» **REQUIREMENT**: Every record below must be returned word for word, with the pictures left out.

DATA TO PROCESS section start

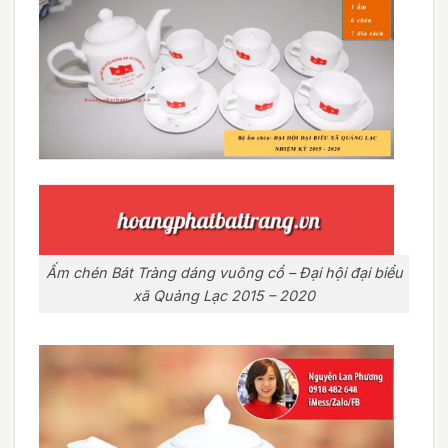
Ấm chén Bát Tràng dáng vuông cổ – Đại hội đại biểu
xã Quảng Lạc 2015 – 2020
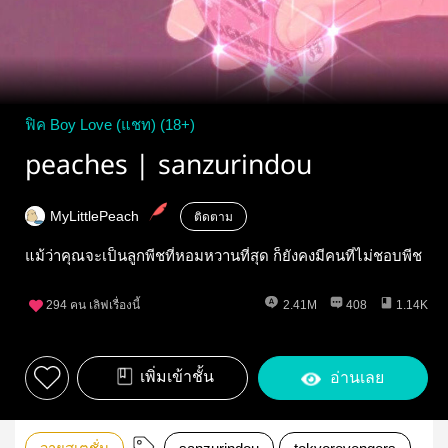
ฟิค Boy Love (แชท) (18+)
peaches | sanzurindou
MyLittlePeach
ติดตาม
แม้ว่าคุณจะเป็นลูกพีชที่หอมหวานที่สุด ก็ยังคงมีคนที่ไม่ชอบพีช
294
คน เลิฟเรื่องนี้
2.41M
408
1.14K
เพิ่มเข้าชั้น
อ่านเลย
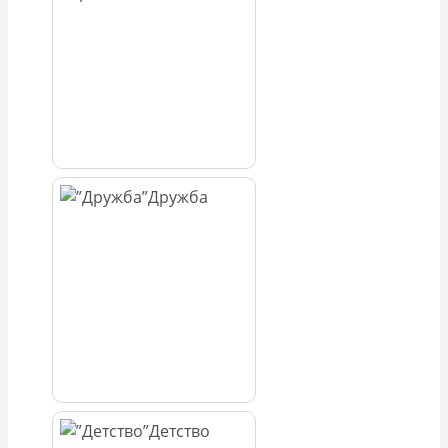
Дружба
Детство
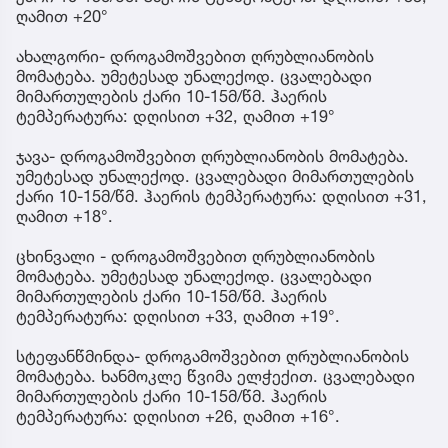
ღამით +20°
ახალგორი- დროგამოშვებით ღრუბლიანობის
მომატება. უმეტესად უნალექოდ. ცვალებადი
მიმართულების ქარი 10-15მ/წმ. ჰაერის
ტემპერატურა: დღისით +32, ღამით +19°
ჯავა- დროგამოშვებით ღრუბლიანობის მომატება.
უმეტესად უნალექოდ. ცვალებადი მიმართულების
ქარი 10-15მ/წმ. ჰაერის ტემპერატურა: დღისით +31,
ღამით +18°.
ცხინვალი - დროგამოშვებით ღრუბლიანობის
მომატება. უმეტესად უნალექოდ. ცვალებადი
მიმართულების ქარი 10-15მ/წმ. ჰაერის
ტემპერატურა: დღისით +33, ღამით +19°.
სტეფანწმინდა- დროგამოშვებით ღრუბლიანობის
მომატება. ხანმოკლე წვიმა ელჭექით. ცვალებადი
მიმართულების ქარი 10-15მ/წმ. ჰაერის
ტემპერატურა: დღისით +26, ღამით +16°.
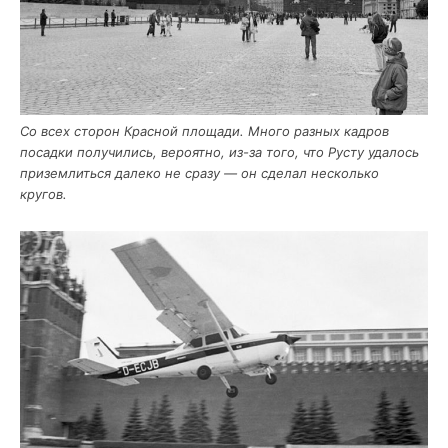
Со всех сто­рон Крас­ной пло­ща­ди. Мно­го раз­ных кад­ров
посад­ки полу­чи­лись, веро­ят­но, из-за того, что Русту уда­лось
при­зем­лить­ся дале­ко не сра­зу — он сде­лал несколь­ко
кругов.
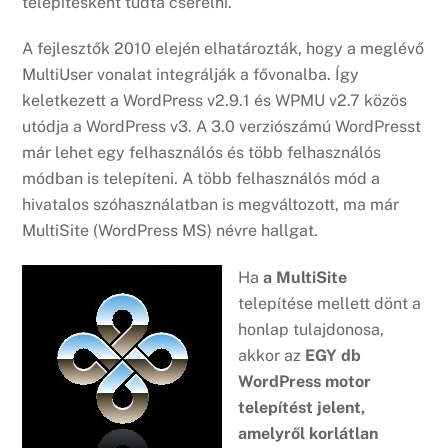
telepítésként tudta cserélni.
A fejlesztők 2010 elején elhatározták, hogy a meglévő
MultiUser vonalat integrálják a fővonalba. Így
keletkezett a WordPress v2.9.1 és WPMU v2.7 közös
utódja a WordPress v3. A 3.0 verziószámú WordPresst
már lehet egy felhasználós és több felhasználós
módban is telepíteni. A több felhasználós mód a
hivatalos szóhasználatban is megváltozott, ma már
MultiSite (WordPress MS) névre hallgat.
Ha
a MultiSite
telepítése mellett dönt a
honlap tulajdonosa,
akkor az
EGY db
WordPress motor
telepítést jelent,
amelyről korlátlan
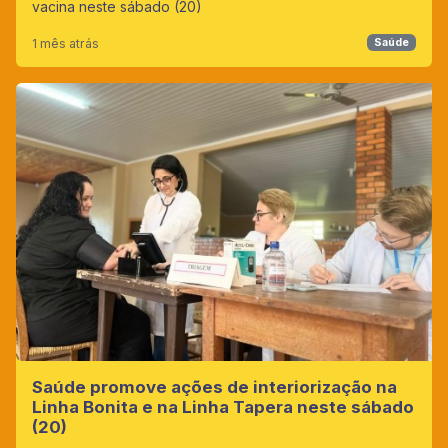
vacina neste sábado (20)
1 mês atrás
Saúde
Saúde promove ações de interiorização na
Linha Bonita e na Linha Tapera neste sábado
(20)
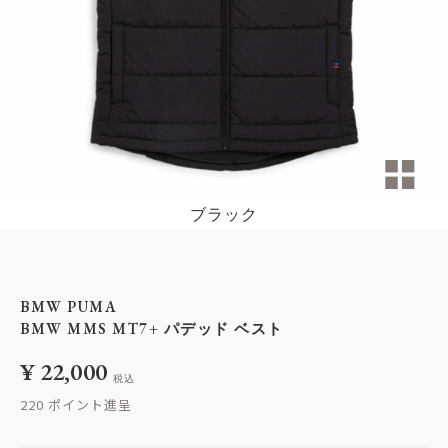
ブラック
BMW PUMA
BMW MMS MT7+ パデッド ベスト
¥
22,000
税込
220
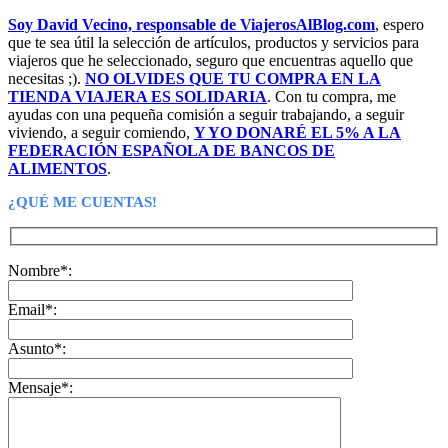
Soy David Vecino, responsable de ViajerosAlBlog.com
, espero
que te sea útil la selección de artículos, productos y servicios para
viajeros que he seleccionado, seguro que encuentras aquello que
necesitas ;).
NO OLVIDES QUE TU COMPRA EN LA
TIENDA VIAJERA ES SOLIDARIA
. Con tu compra, me
ayudas con una pequeña comisión a seguir trabajando, a seguir
viviendo, a seguir comiendo,
Y YO DONARÉ EL 5% A LA
FEDERACIÓN ESPAÑOLA DE BANCOS DE
ALIMENTOS
.
¿QUÉ ME CUENTAS!
Nombre*:
Email*:
Asunto*:
Mensaje*:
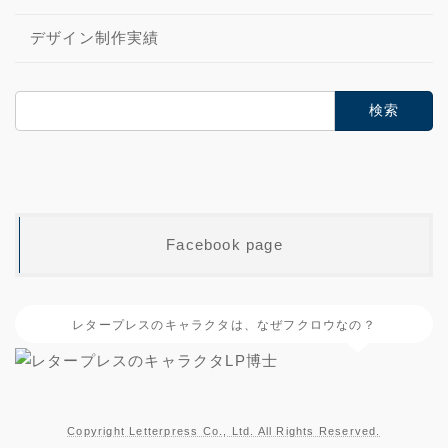
デザイン制作実績
検
索:
Facebook page
レタープレスのキャラクタは、なぜフクロウなの？
Copyright Letterpress Co., Ltd. All Rights Reserved.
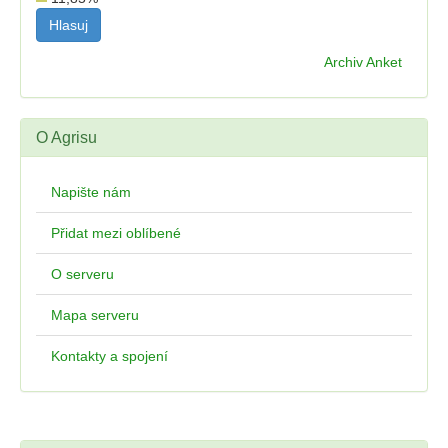
Archiv Anket
O Agrisu
Napište nám
Přidat mezi oblíbené
O serveru
Mapa serveru
Kontakty a spojení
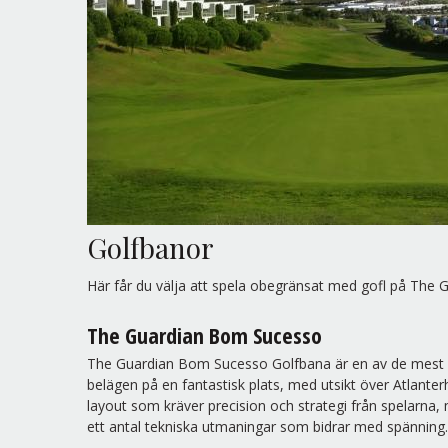
Golfbanor
Här får du välja att spela obegränsat med gofl på The G
The Guardian Bom Sucesso
The Guardian Bom Sucesso Golfbana är en av de mest k
belägen på en fantastisk plats, med utsikt över Atlant
layout som kräver precision och strategi från spelarna,
ett antal tekniska utmaningar som bidrar med spänning.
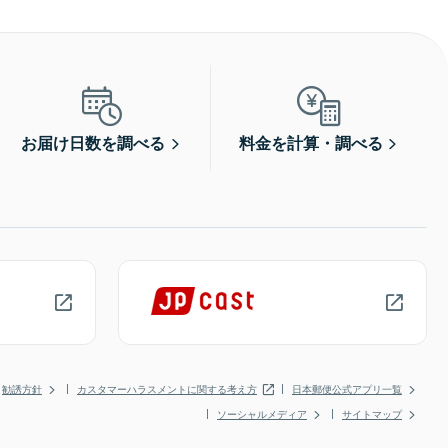
お届け日数を調べる
料金を計算・調べる
勧誘方針
カスタマーハラスメントに関する考え方
日本郵便公式アプリ一覧
ソーシャルメディア
サイトマップ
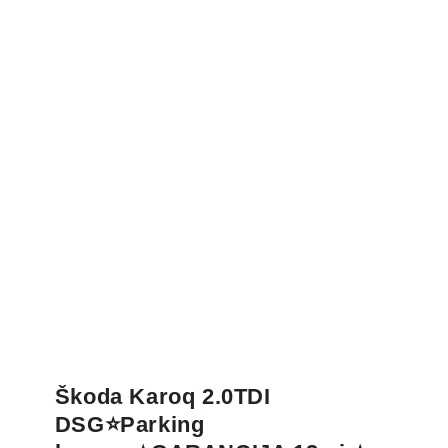
Škoda Karoq 2.0TDI
DSG⭐Parking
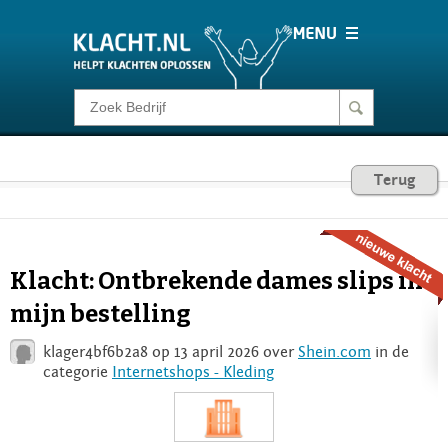
Klacht melden
Consumentenrecht
Terug
Barometer
Klacht: Ontbrekende dames slips in
Voor Bedrijven
mijn bestelling
klager4bf6b2a8 op 13 april 2026 over
Shein.com
in de
Login
categorie
Internetshops - Kleding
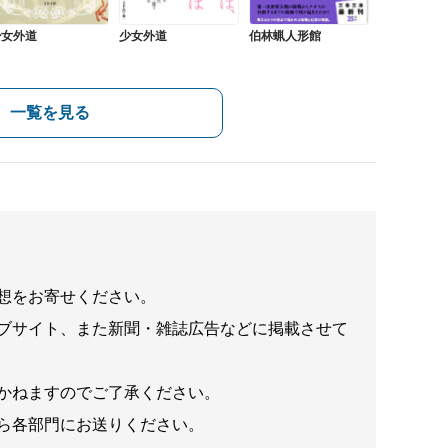
少女外道
少女外道
伯林蝋人形館
一覧を見る
想をお寄せください。
ブサイト、また新聞・雑誌広告などに掲載させて
かねますのでご了承ください。
ら各部門にお送りください。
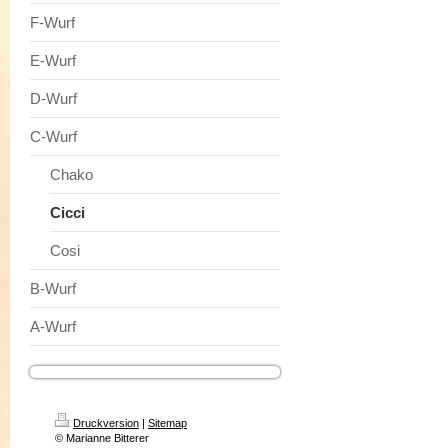
F-Wurf
E-Wurf
D-Wurf
C-Wurf
Chako
Cicci
Cosi
B-Wurf
A-Wurf
Druckversion
|
Sitemap
© Marianne Bitterer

DATA TO PROCESS section end

» **TASK RESULT**:
Ấm chén Bát Tràng dáng vuông cổ – Đại hội đại biểu
xã Quảng Lạc 2015 – 2020
ฟิค Boy Love (แชท) (18+)
peaches | sanzurindou
MyLittlePeach
ติดตาม
แม้ว่าคุณจะเป็นลูกพีชที่หอมหวานที่สุด ก็ยังคงมีคนที่ไม่ชอบพีช
294
คน เลิฟเรื่องนี้
2.41M
408
1.14K
เพิ่มเข้าชั้น
อ่านเลย
Дружба
Детство
ღამით +20°
ახალგორი- დროგამოშვებით ღრუბლიანობის
მომატება. უმეტესად უნალექოდ. ცვალებადი
მიმართულების ქარი 10-15მ/წმ. ჰაერის
ტემპერატურა: დღისით +32, ღამით +19°
ჯავა- დროგამოშვებით ღრუბლიანობის მომატება.
უმეტესად უნალექოდ. ცვალებადი მიმართულების
ქარი 10-15მ/წმ. ჰაერის ტემპერატურა: დღისით +31,
ღამით +18°.
ცხინვალი - დროგამოშვებით ღრუბლიანობის
მომატება. უმეტესად უნალექოდ. ცვალებადი
მიმართულების ქარი 10-15მ/წმ. ჰაერის
ტემპერატურა: დღისით +33, ღამით +19°.
სტეფანწმინდა- დროგამოშვებით ღრუბლიანობის
მომატება. ხანმოკლე წვიმა ელჭექით. ცვალებადი
მიმართულების ქარი 10-15მ/წმ. ჰაერის
ტემპერატურა: დღისით +26, ღამით +16°.
Со всех сто­рон Крас­ной пло­ща­ди. Мно­го раз­ных кад­ров
посад­ки полу­чи­лись, веро­ят­но, из-за того, что Русту уда­лось
при­зем­лить­ся дале­ко не сра­зу — он сде­лал несколь­ко
кругов.
telepítésként tudta cserélni.
A fejlesztők 2010 elején elhatározták, hogy a meglévő
MultiUser vonalat integrálják a fővonalba. Így
keletkezett a WordPress v2.9.1 és WPMU v2.7 közös
utódja a WordPress v3. A 3.0 verziószámú WordPresst
már lehet egy felhasználós és több felhasználós
módban is telepíteni. A több felhasználós mód a
hivatalos szóhasználatban is megváltozott, ma már
MultiSite (WordPress MS) névre hallgat.
Ha
a MultiSite
telepítése mellett dönt a
honlap tulajdonosa,
akkor az
EGY db
WordPress motor
telepítést jelent,
amelyről korlátlan
vacina neste sábado (20)
1 mês atrás
Saúde
Saúde promove ações de interiorização na
Linha Bonita e na Linha Tapera neste sábado
(20)
ブラック
BMW PUMA
BMW MMS MT7+ パデッド ベスト
¥
22,000
税込
220
Soy David Vecino, responsable de ViajerosAlBlog.com
, espero
que te sea útil la selección de artículos, productos y servicios para
viajeros que he seleccionado, seguro que encuentras aquello que
necesitas ;).
NO OLVIDES QUE TU COMPRA EN LA
TIENDA VIAJERA ES SOLIDARIA
. Con tu compra, me
ayudas con una pequeña comisión a seguir trabajando, a seguir
viviendo, a seguir comiendo,
Y YO DONARÉ EL 5% A LA
FEDERACIÓN ESPAÑOLA DE BANCOS DE
ALIMENTOS
.
¿QUÉ ME CUENTAS!
Nombre*:
Email*:
Asunto*:
Mensaje*:
デザイン制作実績
検
索:
Facebook page
レタープレスのキャラクタは、なぜフクロウなの？
Copyright Letterpress Co., Ltd. All Rights Reserved.
Archiv Anket
O Agrisu
Napište nám
Přidat mezi oblíbené
O serveru
Mapa serveru
Kontakty a spojení
Golfbanor
Här får du välja att spela obegränsat med gofl på The G
The Guardian Bom Sucesso
The Guardian Bom Sucesso Golfbana är en av de mest k
belägen på en fantastisk plats, med utsikt över Atlant
layout som kräver precision och strategi från spelarna,
ett antal tekniska utmaningar som bidrar med spänning.
お届け日数を調べる
料金を計算・調べる
勧誘方針
カスタマーハラスメントに関する考え方
日本郵便公式アプリ一覧
ソーシャルメディア
サイトマップ
Škoda Karoq 2.0TDI
DSG⭐Parking
Klacht melden
Consumentenrecht
Terug
Barometer
Klacht: Ontbrekende dames slips in
Voor Bedrijven
mijn bestelling
klager4bf6b2a8 op 13 april 2026 over
Shein.com
in de
Login
categorie
Internetshops - Kleding
少女外道
少女外道
伯林蝋人形館
一覧を見る
想をお寄せください。
ブサイト、また新聞・雑誌広告などに掲載させて
かねますのでご了承ください。
ら各部門にお送りください。
F-Wurf
E-Wurf
D-Wurf
C-Wurf
Chako
Cicci
Cosi
B-Wurf
A-Wurf
Druckversion
|
Sitemap
© Marianne Bitterer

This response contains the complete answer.